**Available data:**
- - - - -
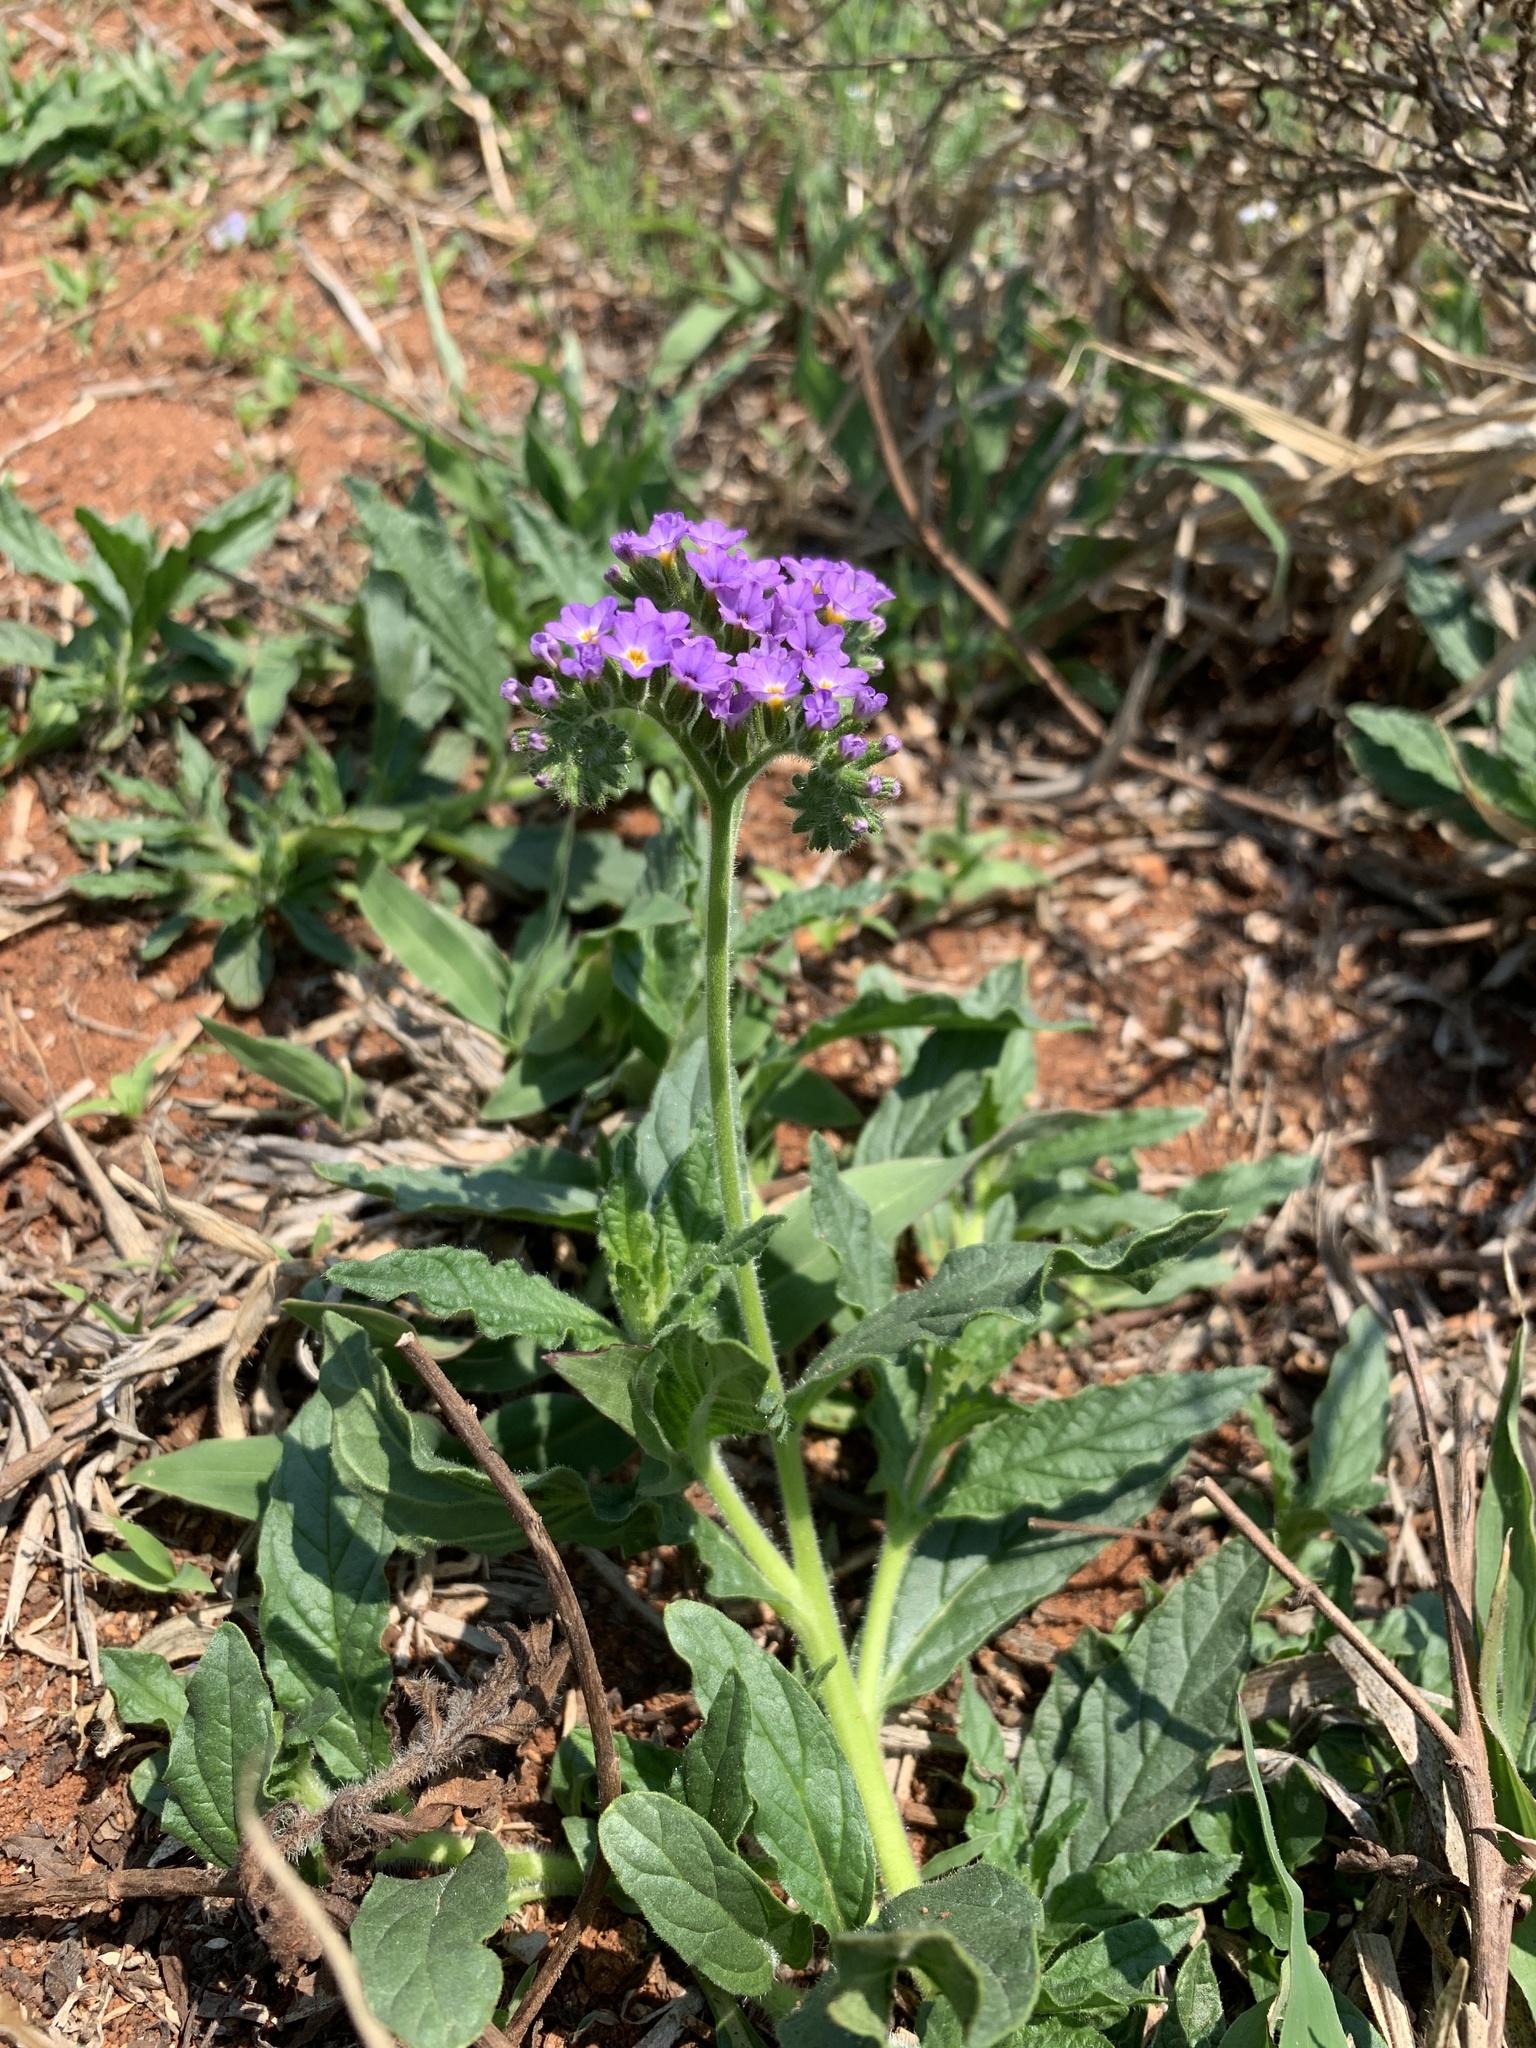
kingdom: Plantae
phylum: Tracheophyta
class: Magnoliopsida
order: Boraginales
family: Heliotropiaceae
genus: Heliotropium
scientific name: Heliotropium amplexicaule
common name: Clasping heliotrope
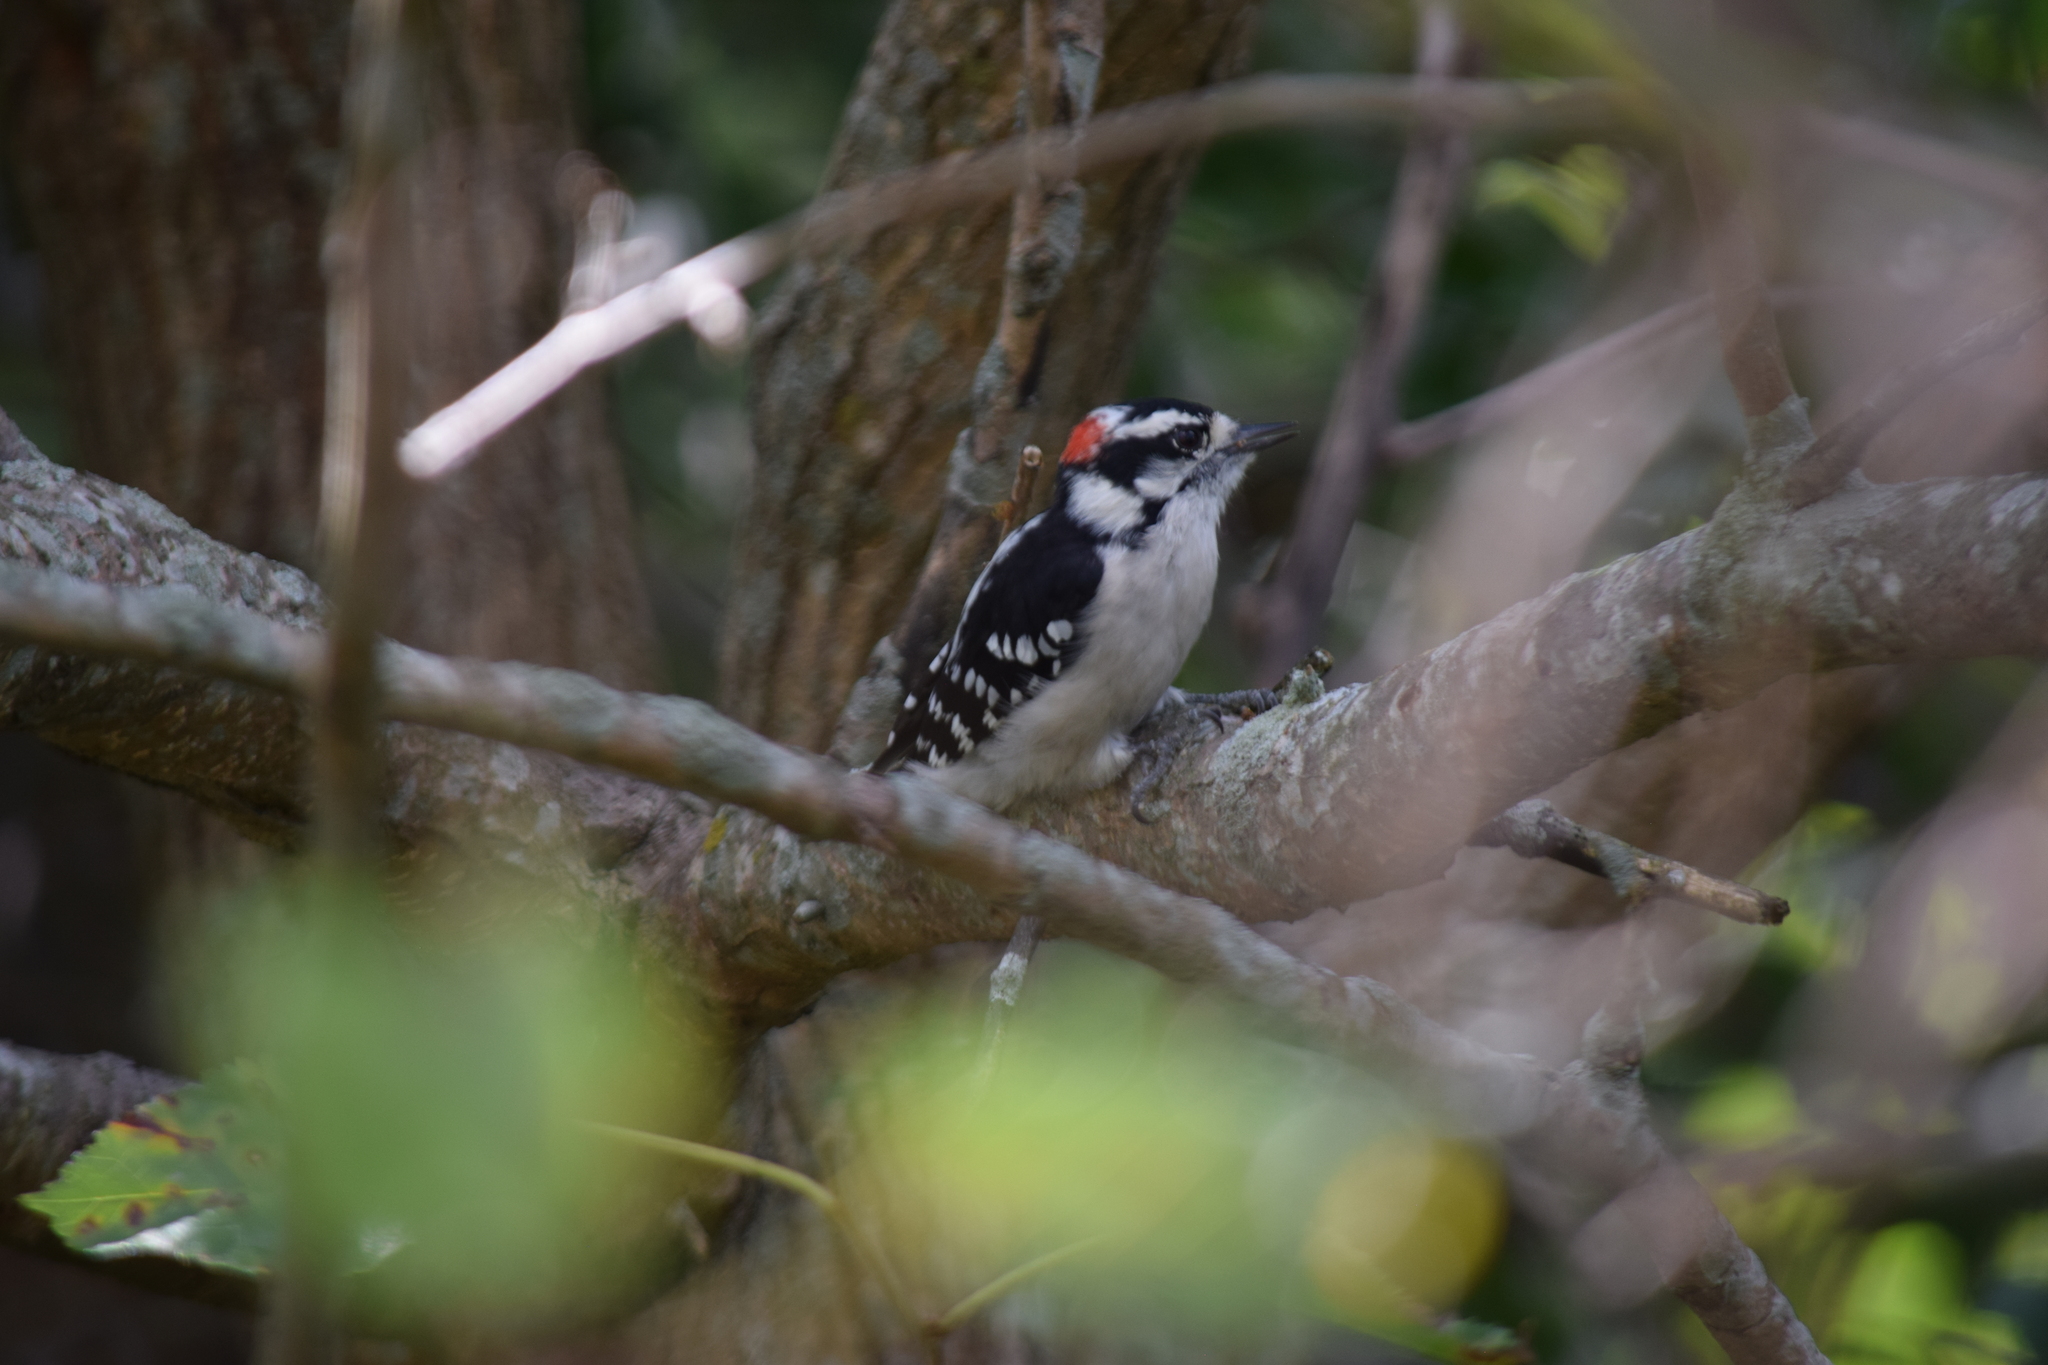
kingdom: Animalia
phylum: Chordata
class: Aves
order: Piciformes
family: Picidae
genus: Dryobates
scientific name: Dryobates pubescens
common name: Downy woodpecker
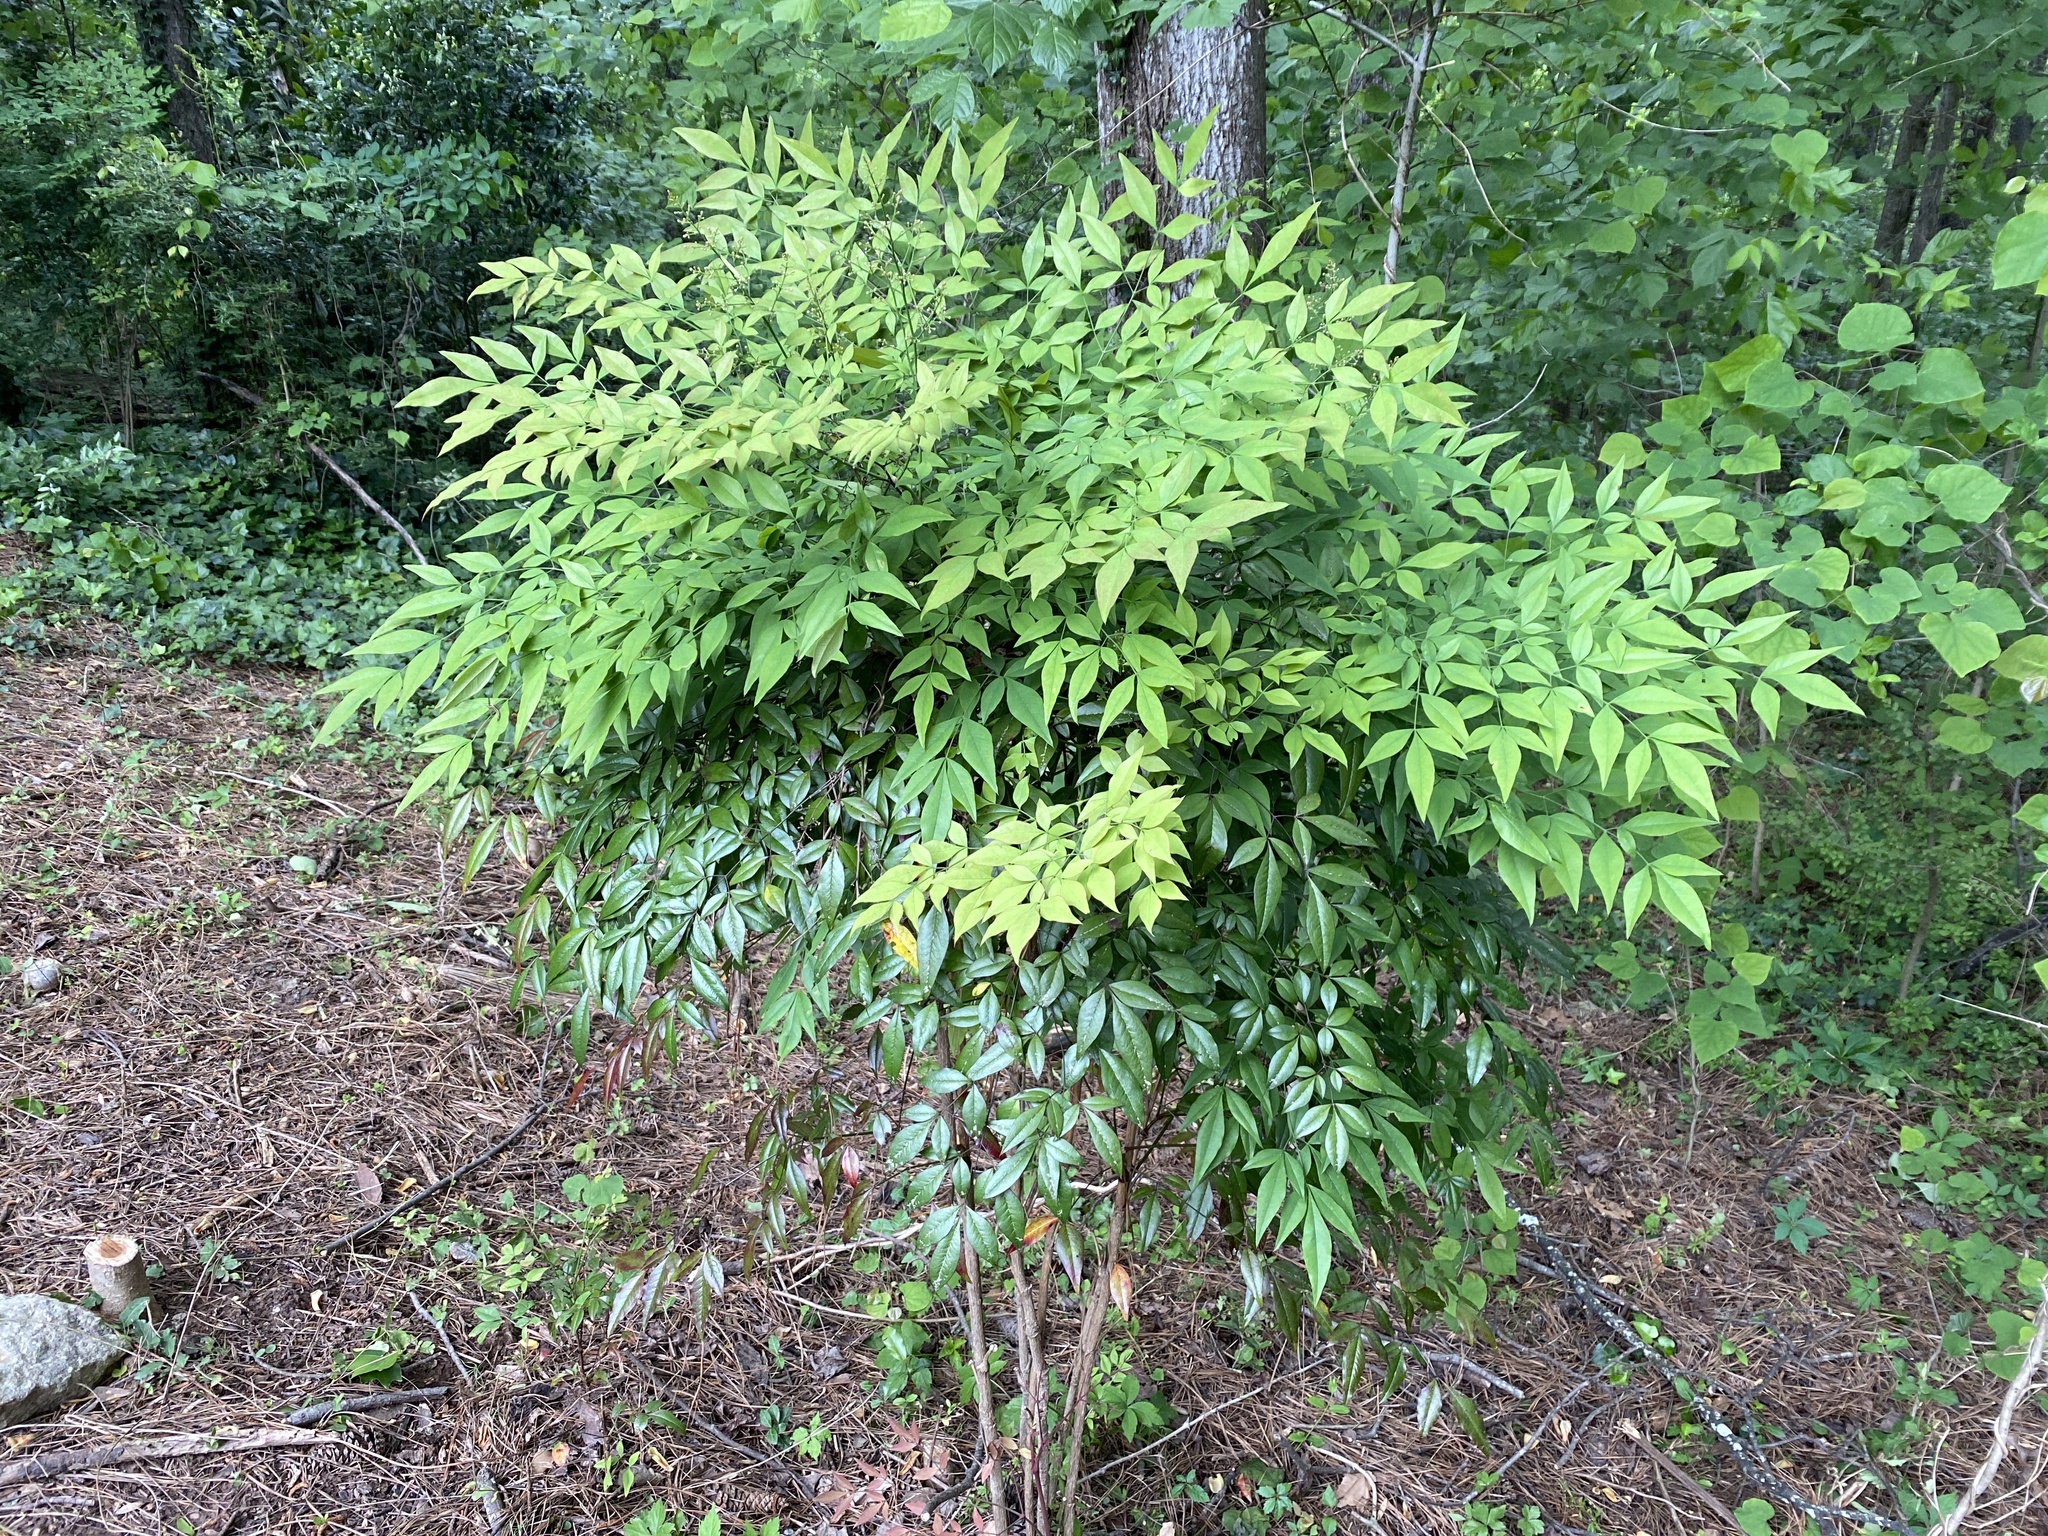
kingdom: Plantae
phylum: Tracheophyta
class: Magnoliopsida
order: Ranunculales
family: Berberidaceae
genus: Nandina
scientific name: Nandina domestica
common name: Sacred bamboo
- - - - -
**What the task asks:**
Could you put every line of the records above into a Markdown table with the columns Row and Entry, numbering each row and leaving out blank lines and the pictures?

**Problem solution:**
| Row | Entry |
|---|---|
| 1 | kingdom: Plantae |
| 2 | phylum: Tracheophyta |
| 3 | class: Magnoliopsida |
| 4 | order: Boraginales |
| 5 | family: Heliotropiaceae |
| 6 | genus: Heliotropium |
| 7 | scientific name: Heliotropium amplexicaule |
| 8 | common name: Clasping heliotrope |
| 9 | kingdom: Animalia |
| 10 | phylum: Chordata |
| 11 | class: Aves |
| 12 | order: Piciformes |
| 13 | family: Picidae |
| 14 | genus: Dryobates |
| 15 | scientific name: Dryobates pubescens |
| 16 | common name: Downy woodpecker |
| 17 | kingdom: Plantae |
| 18 | phylum: Tracheophyta |
| 19 | class: Magnoliopsida |
| 20 | order: Ranunculales |
| 21 | family: Berberidaceae |
| 22 | genus: Nandina |
| 23 | scientific name: Nandina domestica |
| 24 | common name: Sacred bamboo |